WORK TO COMPLETE: For the material that follows, state how many lines contain the word "action", and add nothing.

(Beginning of MATERIAL FOR THIS EXERCISE)

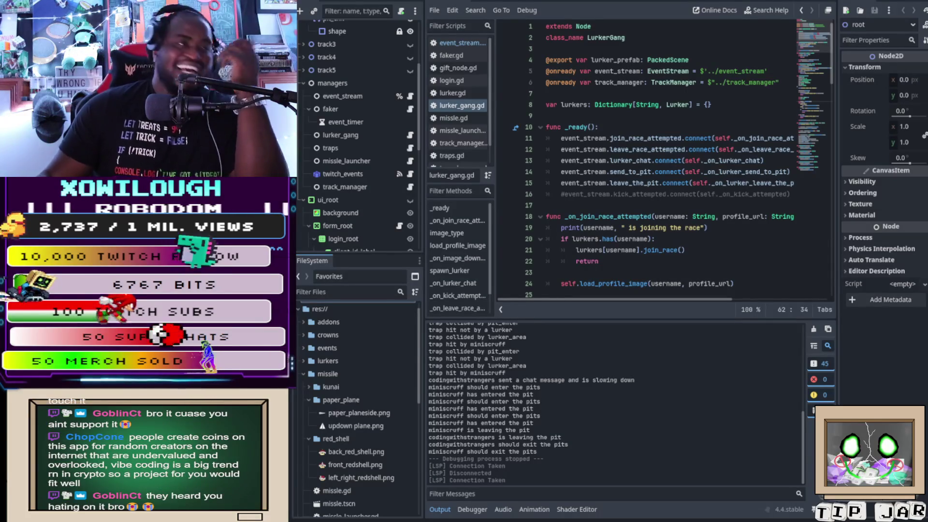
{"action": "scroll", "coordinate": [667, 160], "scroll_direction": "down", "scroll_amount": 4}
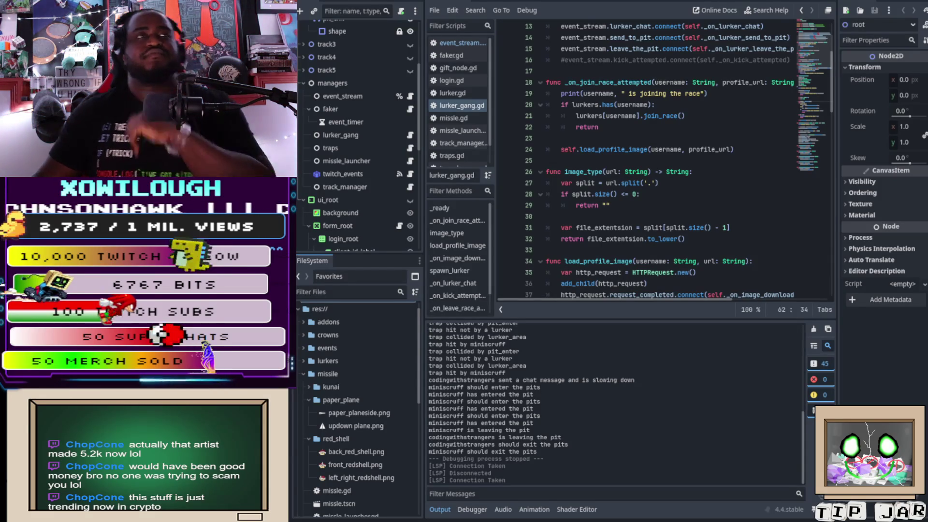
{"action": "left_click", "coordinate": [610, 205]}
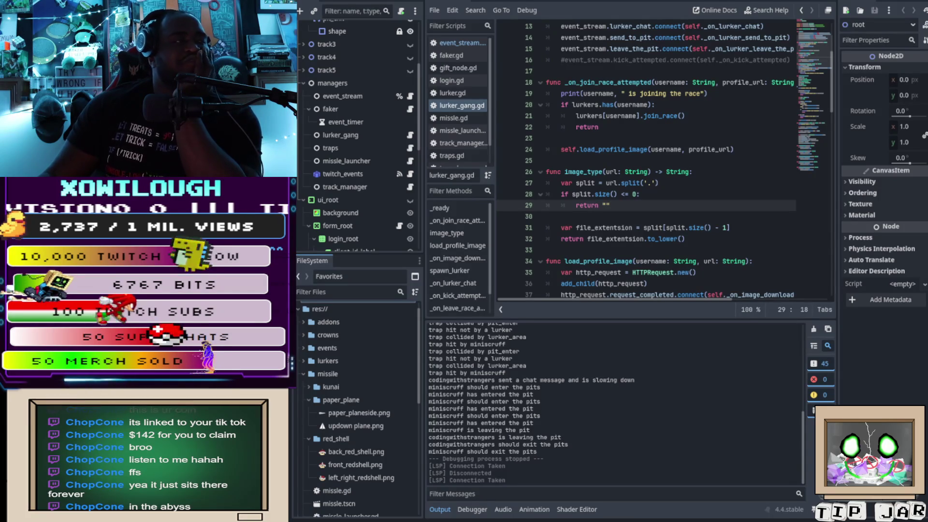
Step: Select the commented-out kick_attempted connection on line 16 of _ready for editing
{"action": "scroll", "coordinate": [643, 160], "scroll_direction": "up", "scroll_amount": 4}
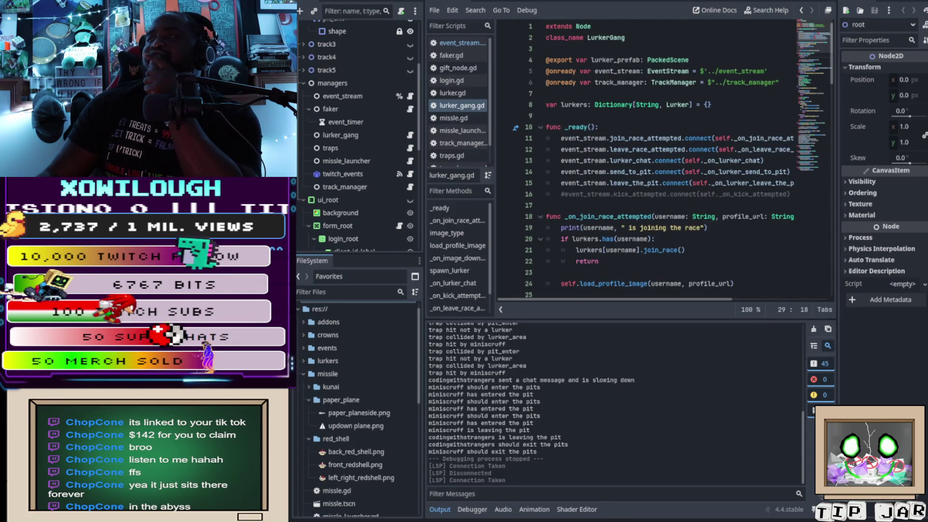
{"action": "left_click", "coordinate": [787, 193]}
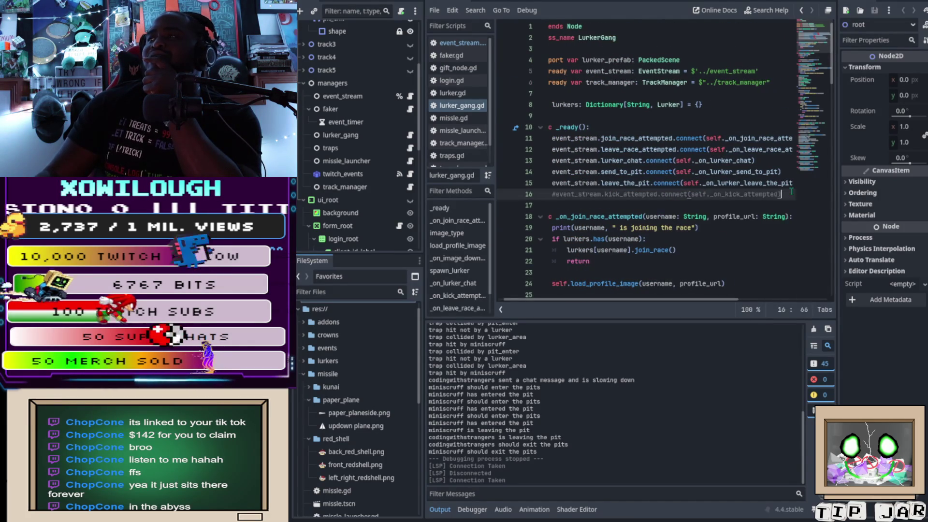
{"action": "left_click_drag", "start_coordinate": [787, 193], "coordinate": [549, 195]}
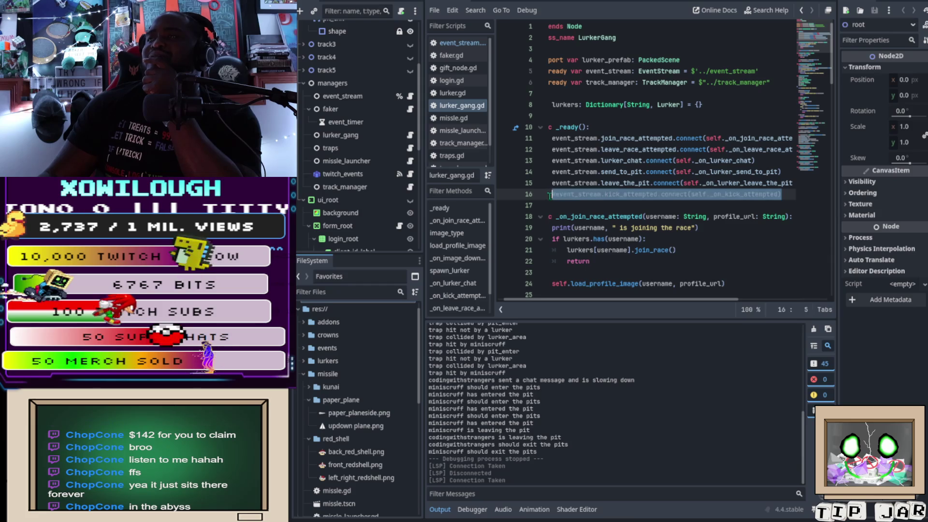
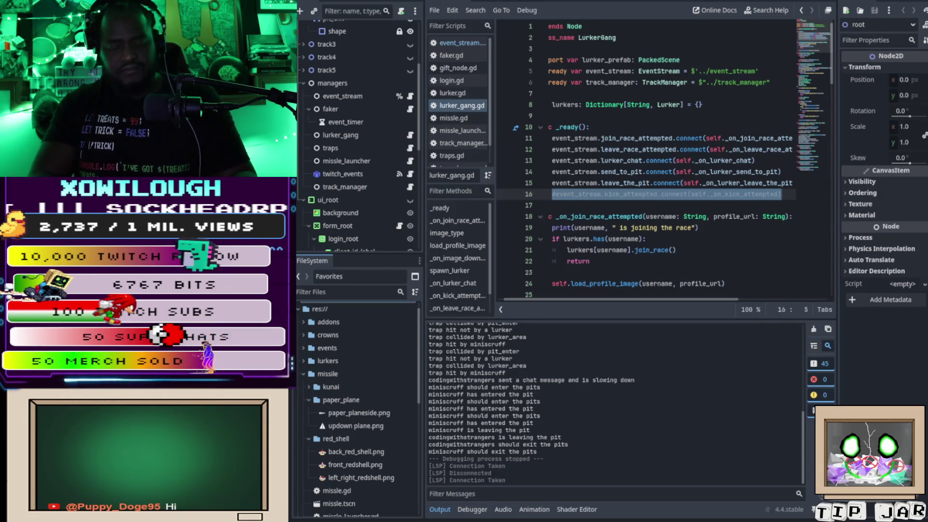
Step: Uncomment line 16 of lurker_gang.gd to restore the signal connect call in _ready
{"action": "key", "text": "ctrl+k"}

(End of MATERIAL FOR THIS EXERCISE)

EXERCISE SOLUTION: 6